Durchschnittlich kämen Klienten 5,35 Stunden zur Beratung. Dabei habe sich die Erwartungshaltung der Klienten in den vergangenen Jahren verändert. „Heute erwarten sie eher eine schnelle und lösungsorientierte Beratung“, sagt Dahmen. Das Verständnis für Prozesse sei etwas verloren gegangen, dabei finde Entwicklung ein Leben lang statt. So gebe das Team gern Impulse, die den Dreh im Kopf bringen. „Und manche Prozesse müssen eben trotz des Alltags gegangen werden“, sagt Dahmen.

Beratung auch in Boppard möglich

Menschen, die bei der Lebensberatung Rat suchen, können neben der Beratung in Simmern auch die Außenstelle in Boppard besuchen. 42 Personen nutzten diese im Jahr 2024, Tendenz steigend. 

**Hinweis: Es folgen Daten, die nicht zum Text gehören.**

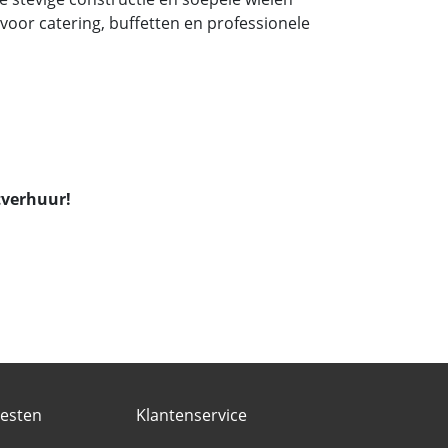
voor catering, buffetten en professionele
tverhuur!
eesten
Klantenservice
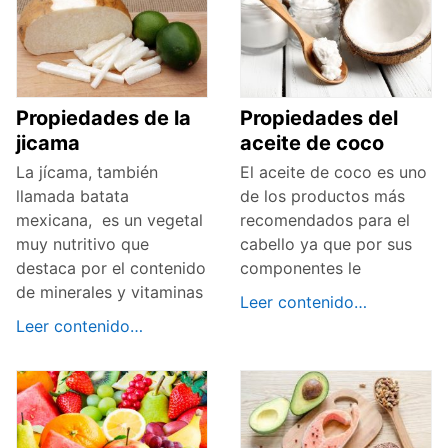
Propiedades de la
Propiedades del
jicama
aceite de coco
La jícama, también
El aceite de coco es uno
llamada batata
de los productos más
mexicana, es un vegetal
recomendados para el
muy nutritivo que
cabello ya que por sus
destaca por el contenido
componentes le
de minerales y vitaminas
Leer contenido…
Leer contenido…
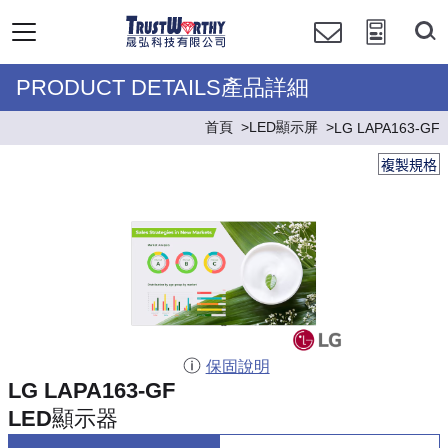
PRODUCT DETAILS產品詳細
首頁
LED顯示屏
LG LAPA163-GF
複製規格
保固說明
LG LAPA163-GF
LED顯示器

Die Angebote sind kostenfrei, doch trotzdem ist „guter Rat teuer“, wie die Lebensberatung erklärt: Die Gesamtkosten beliefen sich im Jahr 2024 auf etwas mehr als 428.400 Euro. 49 Prozent dieser Kosten trägt das Bistum Trier, 32,6 Prozent der Rhein-Hunsrück-Kreis und 18,4 Prozent das Land Rheinland-Pfalz.